* **Aangehaalde passage**
--

Eerder
schreef ik dat het steeds moeilijker wordt om mensen te vinden die eigen
authentieke herinneringen hebben aan de oorlogsjaren. Ik was dan ook erg blij
met het gesprek ik had met de nu 86-jarige Henk Bosch, in het bijzijn van zijn
vrouw Ali. Het gesprek vond plaats in zijn huis in Hoensbroek.
Ik ken de familie Bosch uit de tijd dat ik zelf in Treebeek woonde,
op een steenworp afstand van de plek waar Henk tijdens de (meeste) oorlogsjaren
woonde. In de tweede helft van de jaren ’60 waren we zelfs een soort van collega’s want nadat we samen een opleiding tot gymnastiekleider hadden gevolgd gaven we gymlessen bij dezelfde vereniging, namelijk de Christelijke Sportvereniging Treebeek
(CSVT). Over zijn jeugdjaren tijdens de oorlog hebben we het toen nooit gehad. Henk
heeft nog vele herinneringen aan die jaren en kan er naar eigen zeggen uren
over vertellen.
Ik wist precies wie van de families
in mijn omgeving uit Friesland kwamen. Maar ik heb nooit door gehad dat ‘opa
Bosch’ ook een Fries was.

--

* **Verzameld materiaal**
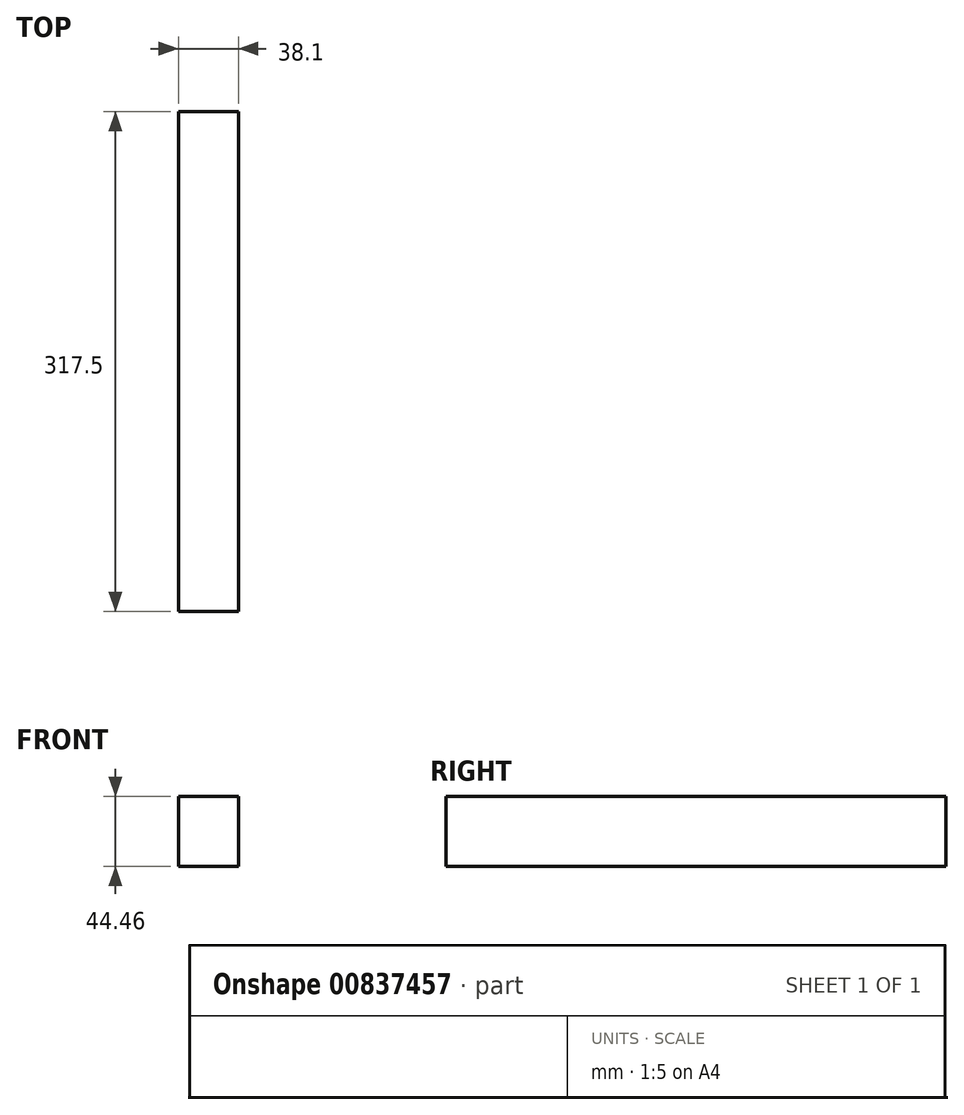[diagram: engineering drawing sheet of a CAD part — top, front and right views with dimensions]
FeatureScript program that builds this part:
annotation { "Feature Type Name" : "Feature", "Feature Type Description" : "" }
export const myFeature = defineFeature(function(context is Context, id is Id, definition is map)
    precondition{}
    {
        {
            var Q0;
            Q0=qCreatedBy(makeId("Front.planeOp"),FACE);
            var sketch = newSketch(context, id + "F0", { "sketchPlane" : qUnion([Q0])});
            skLineSegment(sketch, "E0.bottom", {"start": v(19.05, 22.23) * mm, "end": v(-19.05, 22.23) * mm});
            skLineSegment(sketch, "E0.top", {"start": v(19.05, -22.23) * mm, "end": v(-19.05, -22.23) * mm});
            skLineSegment(sketch, "E0.left", {"start": v(19.05, 22.23) * mm, "end": v(19.05, -22.23) * mm});
            skLineSegment(sketch, "E0.right", {"start": v(-19.05, 22.23) * mm, "end": v(-19.05, -22.23) * mm});
            skPoint(sketch, "E0.middle", {"position": v(0, 0) * mm});
            skSolve(sketch);
        }
        {
            var Q0;
            Q0=makeQuery(id+"F0.imprint","IMPRINT",FACE,{"disambiguationData":[TD([[makeQuery(id+"F0.imprint","IMPRINT",EDGE,{"derivedFrom":sQuery(id+"F0.wireOp",EDGE,"E0.bottom")}),1.0]])]});
            extrude(context, id + "F1", {"entities" : qUnion([Q0]), "endBound" : BoundingType.SYMMETRIC, "depth" : 317.5 * mm, "offsetDistance" : 25.4 * mm});
        }
    });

--

* **Jouw opdracht**
Geef uit de tekst over de oorlogsherinneringen van Henk Bosch letterlijk het stuk terug van "Ik ken de familie" tot en met "een Fries was.".

* **Volledige uitvoer**
Ik ken de familie Bosch uit de tijd dat ik zelf in Treebeek woonde,
op een steenworp afstand van de plek waar Henk tijdens de (meeste) oorlogsjaren
woonde. In de tweede helft van de jaren ’60 waren we zelfs een soort van collega’s want nadat we samen een opleiding tot gymnastiekleider hadden gevolgd gaven we gymlessen bij dezelfde vereniging, namelijk de Christelijke Sportvereniging Treebeek
(CSVT). Over zijn jeugdjaren tijdens de oorlog hebben we het toen nooit gehad. Henk
heeft nog vele herinneringen aan die jaren en kan er naar eigen zeggen uren
over vertellen.
Ik wist precies wie van de families
in mijn omgeving uit Friesland kwamen. Maar ik heb nooit door gehad dat ‘opa
Bosch’ ook een Fries was.